TASK TO COMPLETE » Retype the text from the data below line for line, with no changes, and leave the pictures out of your answer.
◆ ◆ ◆
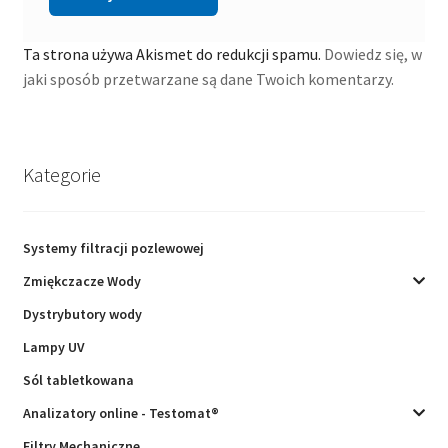
Ta strona używa Akismet do redukcji spamu.
Dowiedz się, w
jaki sposób przetwarzane są dane Twoich komentarzy.
Kategorie
Systemy filtracji pozlewowej
Zmiękczacze Wody
Dystrybutory wody
Lampy UV
Sól tabletkowana
Analizatory online - Testomat®
Filtry Mechaniczne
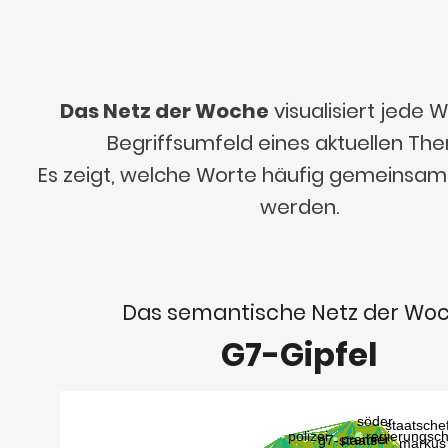
Das Netz der Woche
visualisiert jede
Begriffsumfeld eines aktuellen Th
Es zeigt, welche Worte häufig gemeinsa
werden.
Das semantische Netz der Wo
G7-Gipfel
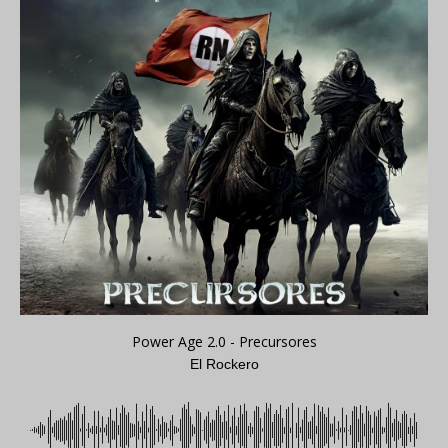
Power Age 2.0 - Precursores
El Rockero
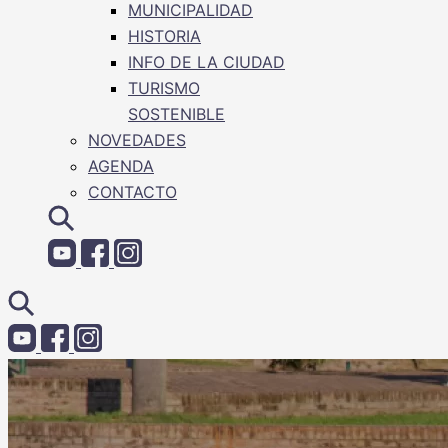
MUNICIPALIDAD
HISTORIA
INFO DE LA CIUDAD
TURISMO
SOSTENIBLE
NOVEDADES
AGENDA
CONTACTO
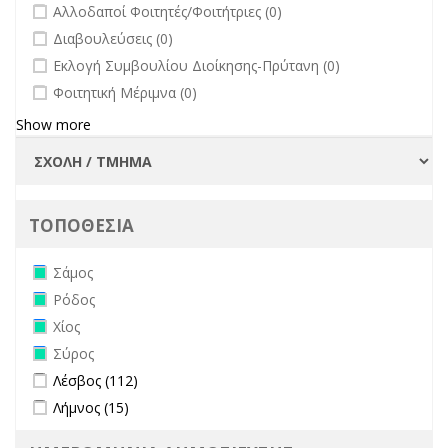
undefined
Αλλοδαποί Φοιτητές/Φοιτήτριες (0)
filter
undefined
Διαβουλεύσεις (0)
undefined
Εκλογή Συμβουλίου Διοίκησης-Πρύτανη (0)
undefined
Φοιτητική Μέριμνα (0)
Show more
ΤΟΠΟΘΕΣΙΑ
Remove Σάμος filter
Σάμος
Remove Ρόδος filter
Ρόδος
Remove Χίος filter
Χίος
Remove Σύρος filter
Σύρος
Apply Λέσβος filter
Apply Λέσβος filter
Λέσβος (112)
Apply Λήμνος filter
Apply Λήμνος filter
Λήμνος (15)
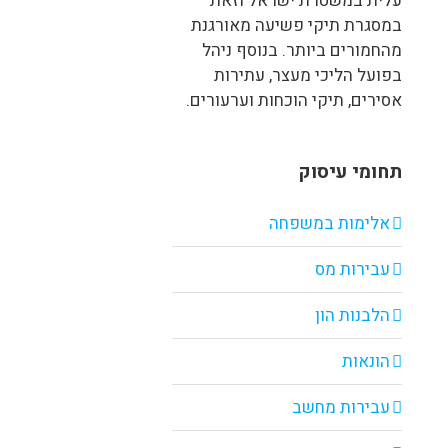
עלית במשטרת ישראל וזאת
במסגרת תיקי פשיעה מאורגנת
מהחמורים ביותר. בנוסף ניהל
בפועל הליכי מעצר, עתירות
אסירים, תיקי הוכחות וערעורים.
תחומי עיסוק
אלימות במשפחה
עבירות מס
הלבנות הון
הונאות
עבירות מחשב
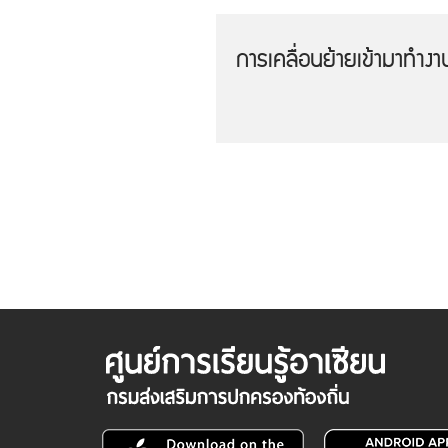
การเคลื่อนย้ายเข้ามาทำง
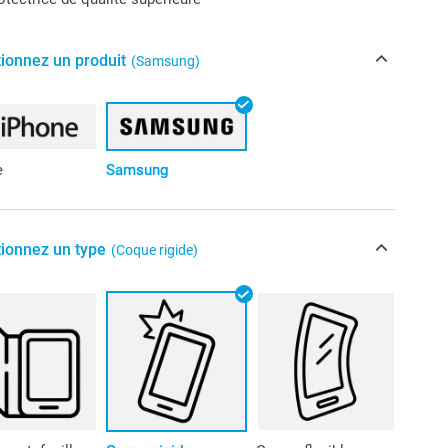
tionnez un produit
(Samsung)
e
Samsung
tionnez un type
(Coque rigide)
◆ ◆ ◆
SOLUTION TO THIS EXERCISE »
Ta strona używa Akismet do redukcji spamu.
Dowiedz się, w
jaki sposób przetwarzane są dane Twoich komentarzy.
Kategorie
Systemy filtracji pozlewowej
Zmiękczacze Wody
Dystrybutory wody
Lampy UV
Sól tabletkowana
Analizatory online - Testomat®
Filtry Mechaniczne
Das Netz der Woche
visualisiert jede
Begriffsumfeld eines aktuellen Th
Es zeigt, welche Worte häufig gemeinsa
werden.
Das semantische Netz der Wo
G7-Gipfel
Power Age 2.0 - Precursores
El Rockero
MUNICIPALIDAD
HISTORIA
INFO DE LA CIUDAD
TURISMO
SOSTENIBLE
NOVEDADES
AGENDA
CONTACTO
undefined
Αλλοδαποί Φοιτητές/Φοιτήτριες (0)
filter
undefined
Διαβουλεύσεις (0)
undefined
Εκλογή Συμβουλίου Διοίκησης-Πρύτανη (0)
undefined
Φοιτητική Μέριμνα (0)
Show more
ΤΟΠΟΘΕΣΙΑ
Remove Σάμος filter
Σάμος
Remove Ρόδος filter
Ρόδος
Remove Χίος filter
Χίος
Remove Σύρος filter
Σύρος
Apply Λέσβος filter
Apply Λέσβος filter
Λέσβος (112)
Apply Λήμνος filter
Apply Λήμνος filter
Λήμνος (15)
עלית במשטרת ישראל וזאת
במסגרת תיקי פשיעה מאורגנת
מהחמורים ביותר. בנוסף ניהל
בפועל הליכי מעצר, עתירות
אסירים, תיקי הוכחות וערעורים.
תחומי עיסוק
אלימות במשפחה
עבירות מס
הלבנות הון
הונאות
עבירות מחשב
การเคลื่อนย้ายเข้ามาทำง
tionnez un produit
(Samsung)
e
Samsung
tionnez un type
(Coque rigide)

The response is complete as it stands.